You can’t schlep a bowl while you’re fleeing
Once you clamber down the shaft, you’ll see two chambers to the left and two to the right. The coins were found chiefly in the inner chambers.
Coinage is believed to have emerged around 2,600 years ago in Lydia in what is now western Turkey. This renders the fourth-century-B.C.E. Phoenician half shekel featuring a war-galley on one side, found in the cave, an early example of currency.
The survey also found two drachms minted in the East, at least one of them in Babylon from about 325 B.C.E. There were also two bronze coins from the Early Roman period, and 22 Islamic-era coins, all but one made of bronze, from the 13th and 14th centuries.
“For the 14th century it is only possible to point to general political instability,” Raviv and the team say in their paper, but regarding the 13th century collection, there’s ample evidence of fighting in the central hill country. The region was already in turmoil, and then the Mongols added to the stew – until the fateful battle they lost at Ain Jalut on September 3, 1260.
“Nobody thought the Mamluks could win at Ain Jalut, especially after the Mongols conquered Baghdad,” Lewis says. Which begs the question of why the mighty Mongols did lose.
The answer boils down to intra-Mongol power struggles. Hulegu indeed advanced toward Palestine from Syria heading a major force in early 1260, but he got no further south than Aleppo before heading home with most of his force. He left behind a garrison to control Syria and the Levant until he could return and revive his ambition to conquer Egypt.

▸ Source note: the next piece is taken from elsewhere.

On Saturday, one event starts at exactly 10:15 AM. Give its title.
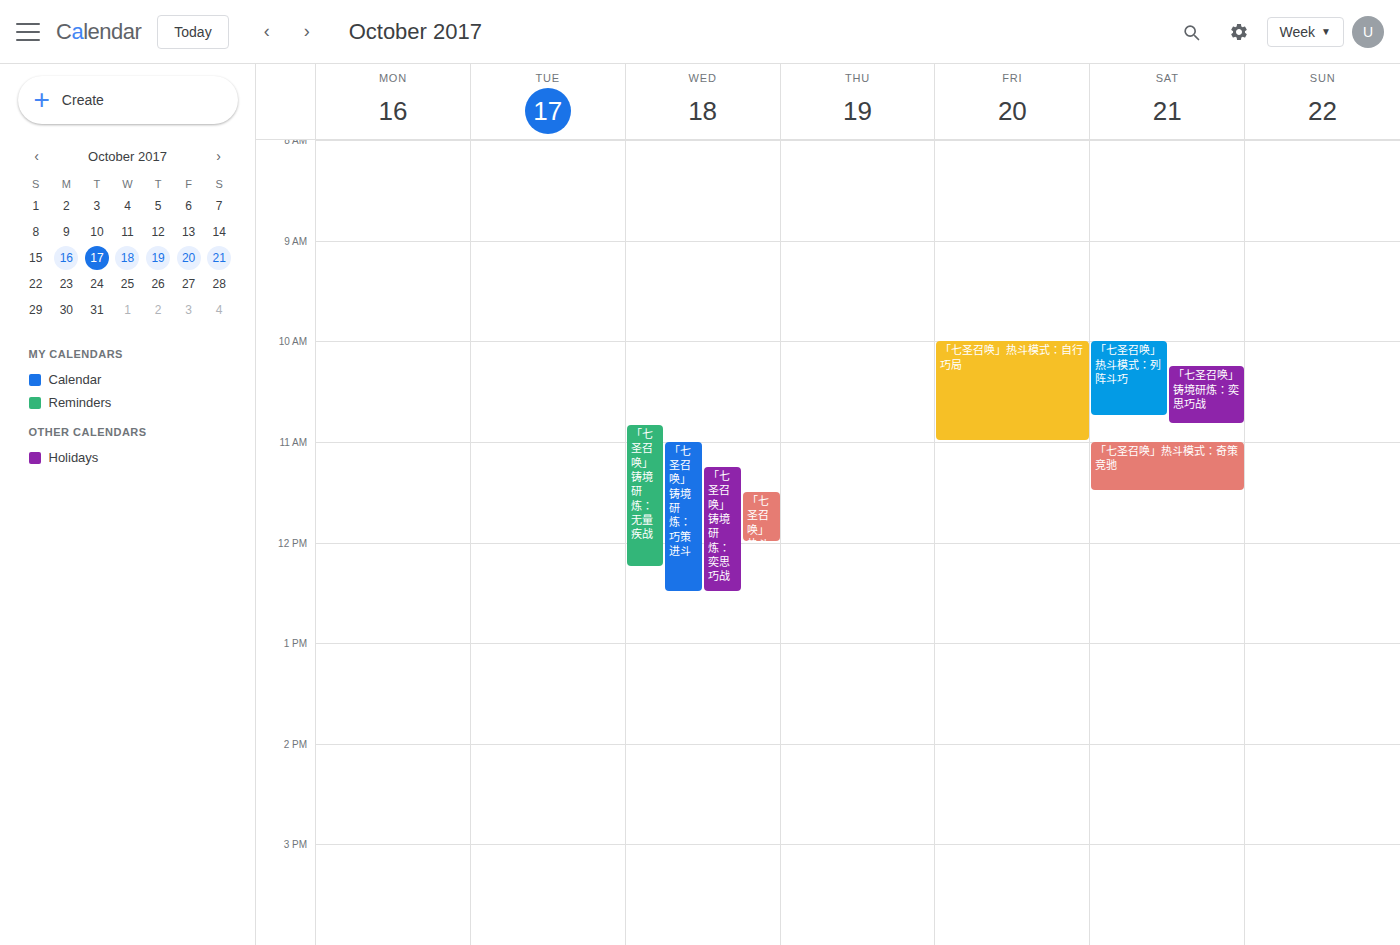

Why did he do this? “Some modern scholars have suggested logistical reasons: Syria just didn’t have enough pastureland for an army composed of maybe 100,000 cavalrymen,” Amitai says.
But mainly, the Great Khan Mongke, Hulegu’s brother, died, triggering a succession struggle pitting Hulegu against his cousins, leaders of the Mongol entity in southern Russia and the Ukraine – what would be later known as the Golden Horde. And indeed an internecine battle over the Great Khanship ensued in the winter of 1261-2 in Azerbaijan.
Taking perhaps 100,000 men with him, Hulegu left behind only about 10,000 to 16,000 fighters in the Levant. If he hadn’t, history would probably look quite different, Lewis surmises.
Note that the el-Janab may have had uses in addition to quailing in quiet as armed hordes rode by. It may have been a place for short habitation too, such as secret rituals.
Raviv stresses that all we know is where the cave is, how it’s structured and how hard it is to access parts where finds were made. Archaeologists also know of other caves that seem to have been used for ritual purposes in prehistory, like the Nahal Heimar cave in the southern Judean Desert, where stone masks were found from the Neolithic period.
Of course we don’t know what people were doing with stone masks 9,000 years ago, and el-Janab is more characterized by pottery: storage pots and cooking pots. With lids.
“Use of closable pots represents storage,” Raviv says. “In the context of caves, lidded pots represent refugees. You won’t take a bowl to the cave if you’re fleeing [because everything will spill]. You want to take food, so you take a relatively big pot – not too big, though; you have to carry it. In other work we noted that no big pithoi [clay vessels] were found in the cave from the Iron Age, but we did find cooking pots with lids.”
As the Mongols bore down, probably anyone with means escaped Samaria to Egypt. Maybe some Muslims sought shelter under the wing of the Crusaders, and those short of means probably hid in places like el-Janab. But, Lewis points out, the Mamluks not only made history in causing the Mongols to retreat: they showed that if you overcome your greatest fears, you can overcome your enemies.